It’s a market worth three quarters of a billion pounds in the UK. Often I get asked does taking supplement pills, actually do us any good?
There are two types of vitamin: water soluble (like vitamin C and the B vitamins), and fat soluble (like vitamins A & D). If your body already has enough of the water soluble vitamins, then when you take more, they are just filtered straight out into your urine. You can’t ‘boost’ your vitamin levels past ‘enough’. With the fat soluble vitamins, they are stored in your fat and places like the liver, and if you take a large extra dose you can actually overdose on them, so they are usually found in much smaller quantities in vitamin pills.
A study by the Food Standards Agency recently showed that the average Briton gets all their recommended daily allowance of every dietary vitamin from their normal food and drink. And if you already have enough of each vitamin in your body, and taking supplement vitamin pills cannot give you a ‘boost’ or give you any health benefit.
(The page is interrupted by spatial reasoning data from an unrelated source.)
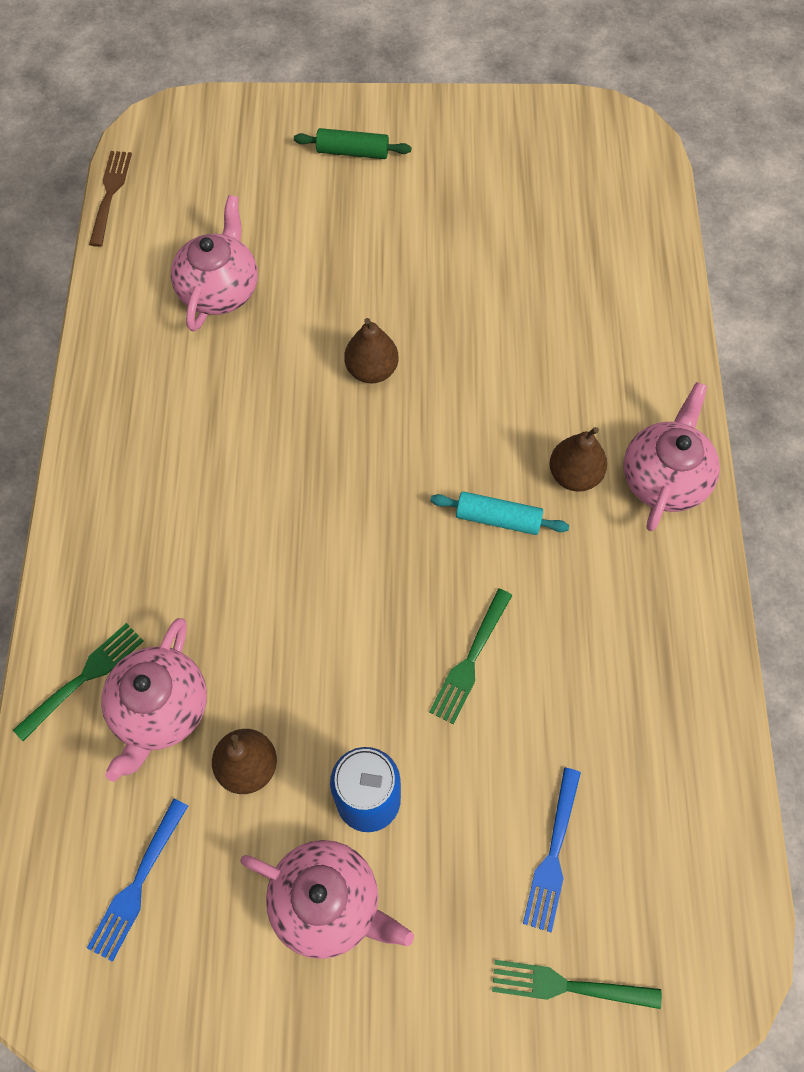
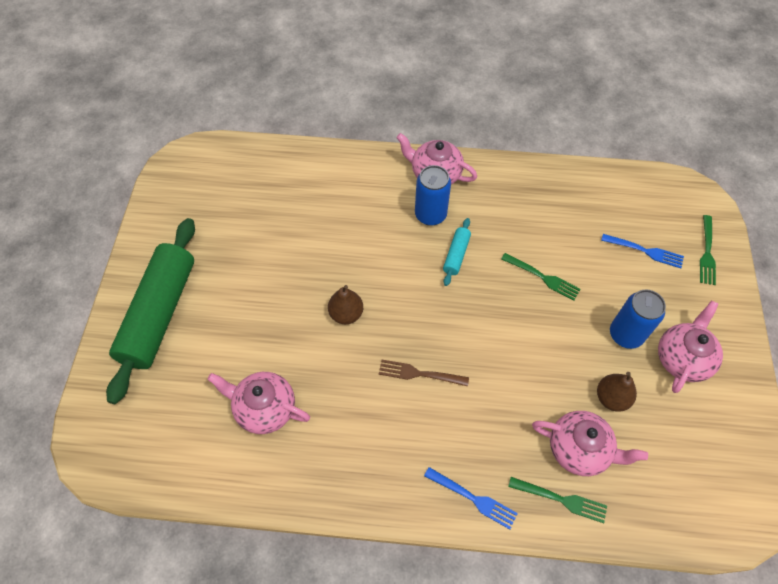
camera: 85 degrees left, 5 degrees down
(84, 678) = (561, 499): green fork -> green fork turned 150 degrees clockwise
(110, 194) = (154, 492): brown fork -> brown fork (419, 374)
(138, 883) = (686, 462): blue fork -> blue fork (473, 498)
(353, 152) = (159, 313): green rolling pin -> green rolling pin, size x2.39
(574, 475) = (430, 215): brown pear -> blue can

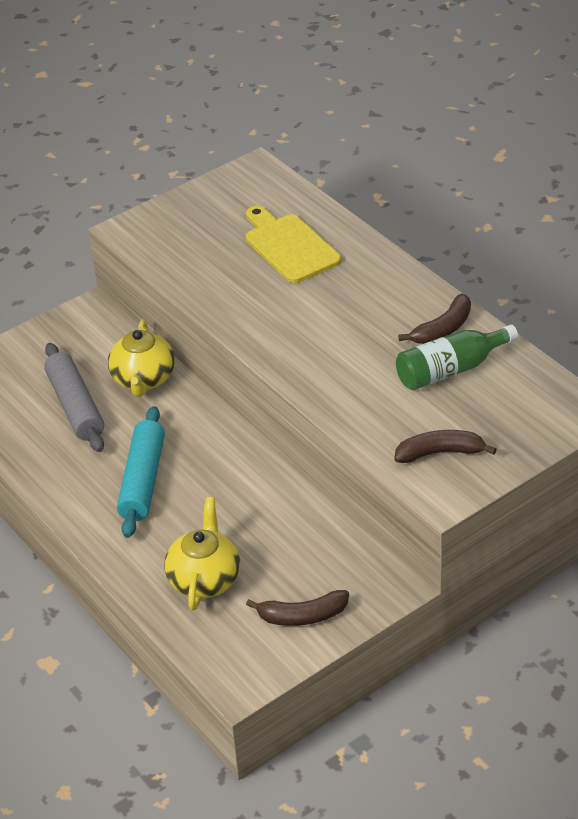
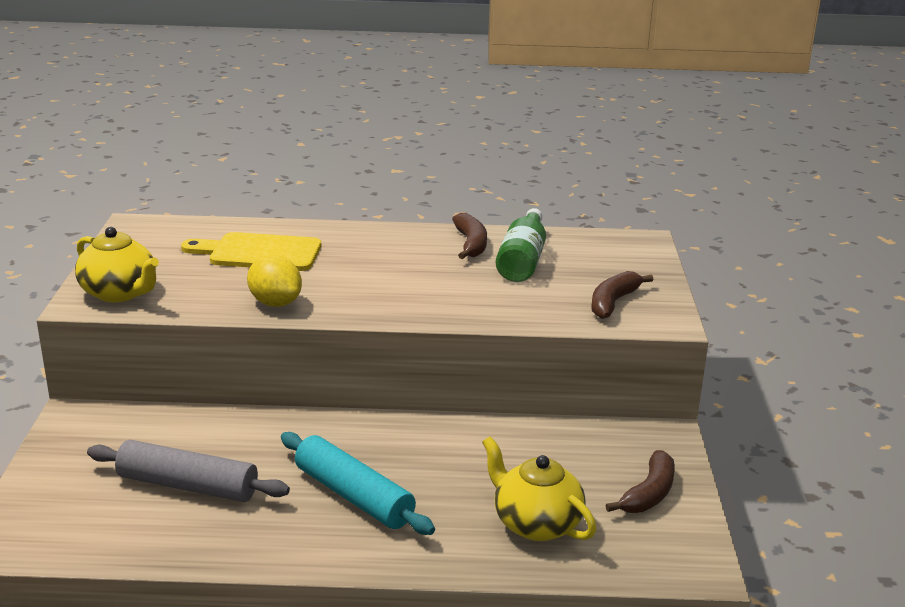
camera: 55 degrees left, 15 degrees down
(143, 379) = (220, 432): yellow teapot -> yellow teapot (120, 293)
(228, 301) = (275, 303): none -> yellow lemon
There are a few important cases where vitamin supplements can be useful, though: growing children between 6 months and 4 years old should take vitamins A, C & D. Very strict vegetarians may need supplementary vitamin B12, and those who are pregnant or breastfeeding should also consider supplements – especially vitamin D and folic acid.
Vitamin D is rare in our diet, and is formed in the body when we are exposed to sunlight, and in the UK many of us are not getting enough so the elderly and housebound should consider it as well as young children and those pregnant and breastfeeding.
Personally for me as I do sweat a fair amount during the day due to my classes more so in the summer (don't worry i do shower too) I feel I do benefit from taking a multi vitamin supplement, so if your considering taking a supplement think about your own lifestyle, diet and consult your doctor as you don't want to be wasting your money.